◆ TASK PROMPT ◆
Each record below should be repeated precisely as written.

◆ INFORMATION ◆
-- Opening Marker --

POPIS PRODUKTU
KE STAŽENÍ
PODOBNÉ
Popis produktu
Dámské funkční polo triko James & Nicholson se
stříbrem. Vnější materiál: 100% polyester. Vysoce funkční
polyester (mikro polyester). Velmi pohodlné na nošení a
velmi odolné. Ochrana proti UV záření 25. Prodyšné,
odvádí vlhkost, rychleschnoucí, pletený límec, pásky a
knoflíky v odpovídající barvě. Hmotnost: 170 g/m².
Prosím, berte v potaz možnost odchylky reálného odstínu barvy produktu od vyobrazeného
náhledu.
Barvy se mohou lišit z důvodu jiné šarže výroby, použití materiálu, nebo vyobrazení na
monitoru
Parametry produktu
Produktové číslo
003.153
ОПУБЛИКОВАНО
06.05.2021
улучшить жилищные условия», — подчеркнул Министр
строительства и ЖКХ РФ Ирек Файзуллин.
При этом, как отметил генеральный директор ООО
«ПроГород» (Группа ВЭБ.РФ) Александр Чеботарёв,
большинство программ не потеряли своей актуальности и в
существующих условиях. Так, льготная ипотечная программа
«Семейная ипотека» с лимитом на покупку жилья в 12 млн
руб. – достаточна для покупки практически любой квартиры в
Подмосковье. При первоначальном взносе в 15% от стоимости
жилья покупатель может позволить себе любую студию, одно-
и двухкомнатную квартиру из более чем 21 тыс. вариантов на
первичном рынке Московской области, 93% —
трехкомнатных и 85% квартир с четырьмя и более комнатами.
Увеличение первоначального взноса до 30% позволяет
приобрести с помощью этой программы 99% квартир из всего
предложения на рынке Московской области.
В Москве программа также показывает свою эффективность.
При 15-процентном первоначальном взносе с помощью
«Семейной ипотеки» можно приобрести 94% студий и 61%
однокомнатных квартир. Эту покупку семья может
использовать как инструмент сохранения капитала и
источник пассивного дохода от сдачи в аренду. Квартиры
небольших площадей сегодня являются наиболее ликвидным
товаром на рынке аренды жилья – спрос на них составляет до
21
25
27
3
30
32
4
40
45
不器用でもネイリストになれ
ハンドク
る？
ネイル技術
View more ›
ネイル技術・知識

-- Closing Marker --

◆ TASK RESULT ◆
POPIS PRODUKTU
KE STAŽENÍ
PODOBNÉ
Popis produktu
Dámské funkční polo triko James & Nicholson se
stříbrem. Vnější materiál: 100% polyester. Vysoce funkční
polyester (mikro polyester). Velmi pohodlné na nošení a
velmi odolné. Ochrana proti UV záření 25. Prodyšné,
odvádí vlhkost, rychleschnoucí, pletený límec, pásky a
knoflíky v odpovídající barvě. Hmotnost: 170 g/m².
Prosím, berte v potaz možnost odchylky reálného odstínu barvy produktu od vyobrazeného
náhledu.
Barvy se mohou lišit z důvodu jiné šarže výroby, použití materiálu, nebo vyobrazení na
monitoru
Parametry produktu
Produktové číslo
003.153
ОПУБЛИКОВАНО
06.05.2021
улучшить жилищные условия», — подчеркнул Министр
строительства и ЖКХ РФ Ирек Файзуллин.
При этом, как отметил генеральный директор ООО
«ПроГород» (Группа ВЭБ.РФ) Александр Чеботарёв,
большинство программ не потеряли своей актуальности и в
существующих условиях. Так, льготная ипотечная программа
«Семейная ипотека» с лимитом на покупку жилья в 12 млн
руб. – достаточна для покупки практически любой квартиры в
Подмосковье. При первоначальном взносе в 15% от стоимости
жилья покупатель может позволить себе любую студию, одно-
и двухкомнатную квартиру из более чем 21 тыс. вариантов на
первичном рынке Московской области, 93% —
трехкомнатных и 85% квартир с четырьмя и более комнатами.
Увеличение первоначального взноса до 30% позволяет
приобрести с помощью этой программы 99% квартир из всего
предложения на рынке Московской области.
В Москве программа также показывает свою эффективность.
При 15-процентном первоначальном взносе с помощью
«Семейной ипотеки» можно приобрести 94% студий и 61%
однокомнатных квартир. Эту покупку семья может
использовать как инструмент сохранения капитала и
источник пассивного дохода от сдачи в аренду. Квартиры
небольших площадей сегодня являются наиболее ликвидным
товаром на рынке аренды жилья – спрос на них составляет до
21
25
27
3
30
32
4
40
45
不器用でもネイリストになれ
ハンドク
る？
ネイル技術
View more ›
ネイル技術・知識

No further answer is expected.